A su lado, Silvia Roldán, de 83, con la pava en la mano, añade su propio análisis del asunto.

“Esto es una fiesta de pueblo, en donde todos estamos unidos. Ha sido una cosa tan increíble que uno ni lo cree. Lo que está pasando en Puerto Rico y lo que está haciendo Bad Bunny es para los puertorriqueños. Nunca había visto a todos nosotros tan unidos como lo hemos visto en este momento. No es solamente aquí, en el mundo entero. Mis hijos en Estados Unidos están orgullosos y sienten el dolor de no estar aquí. Esto los ha ayudado a ellos a repensar que, verdaderamente, el puertorriqueño debe estar aquí”, dice, con emoción.

Llevan toda la vida juntos. Más bien, la mayor parte de sus vidas. Como en todos los caminos, hubo tropiezos, pero empezaron juntos y terminaron juntos, y eso es lo que importa.

—¿Tienen fe en la juventud puertorriqueña?

“Totalmente”, responde Silvia de inmediato. “No hay nada como la juventud puertorriqueña, con ese amor y ese cariño que le brindan a la gente que viene de afuera, que los reciben como si fueran de aquí. Eso es de lo más hermoso que tenemos”.

Bad Bunny y Marc Anthony cantan “Preciosa”: así lo hicieron.

Los fanáticos estallaron de emoción durante el último concierto de la residencia “No me quiero ir de aquí“.

================

== ACTIVIDAD ==
Reproduce sin cambios el fragmento del texto sobre la residencia de Bad Bunny que va de “A su lado, Silvia” a “lo que importa.”.

Entradas guardadas

================

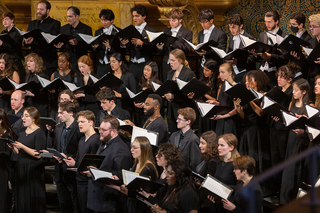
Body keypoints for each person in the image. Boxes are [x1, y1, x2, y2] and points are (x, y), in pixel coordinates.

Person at [85, 116, 131, 213]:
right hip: (96, 198)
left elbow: (121, 174)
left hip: (108, 202)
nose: (100, 132)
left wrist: (96, 172)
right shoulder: (104, 143)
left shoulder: (121, 149)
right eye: (99, 128)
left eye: (103, 130)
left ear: (113, 131)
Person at [9, 107, 46, 213]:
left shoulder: (39, 132)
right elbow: (19, 152)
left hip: (33, 168)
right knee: (22, 196)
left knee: (32, 196)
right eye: (23, 116)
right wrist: (13, 147)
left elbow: (38, 154)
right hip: (21, 167)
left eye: (26, 116)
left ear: (33, 118)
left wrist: (22, 146)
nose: (23, 118)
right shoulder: (22, 131)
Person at [107, 136, 158, 213]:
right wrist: (119, 181)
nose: (131, 150)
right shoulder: (137, 163)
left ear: (144, 149)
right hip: (132, 205)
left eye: (135, 148)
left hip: (140, 208)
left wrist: (114, 186)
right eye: (131, 147)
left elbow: (136, 193)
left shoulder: (148, 168)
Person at [280, 78, 310, 205]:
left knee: (296, 169)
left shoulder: (309, 107)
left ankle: (293, 200)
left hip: (301, 141)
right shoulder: (292, 104)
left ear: (304, 92)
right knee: (288, 167)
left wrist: (304, 131)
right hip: (291, 139)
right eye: (293, 90)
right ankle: (284, 199)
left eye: (296, 90)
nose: (293, 92)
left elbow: (312, 127)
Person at [64, 110, 100, 213]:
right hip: (79, 180)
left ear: (91, 123)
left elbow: (92, 164)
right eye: (78, 122)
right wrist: (71, 161)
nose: (79, 124)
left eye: (82, 122)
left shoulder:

================

== RESPUESTA ==
A su lado, Silvia Roldán, de 83, con la pava en la mano, añade su propio análisis del asunto.

“Esto es una fiesta de pueblo, en donde todos estamos unidos. Ha sido una cosa tan increíble que uno ni lo cree. Lo que está pasando en Puerto Rico y lo que está haciendo Bad Bunny es para los puertorriqueños. Nunca había visto a todos nosotros tan unidos como lo hemos visto en este momento. No es solamente aquí, en el mundo entero. Mis hijos en Estados Unidos están orgullosos y sienten el dolor de no estar aquí. Esto los ha ayudado a ellos a repensar que, verdaderamente, el puertorriqueño debe estar aquí”, dice, con emoción.

Llevan toda la vida juntos. Más bien, la mayor parte de sus vidas. Como en todos los caminos, hubo tropiezos, pero empezaron juntos y terminaron juntos, y eso es lo que importa.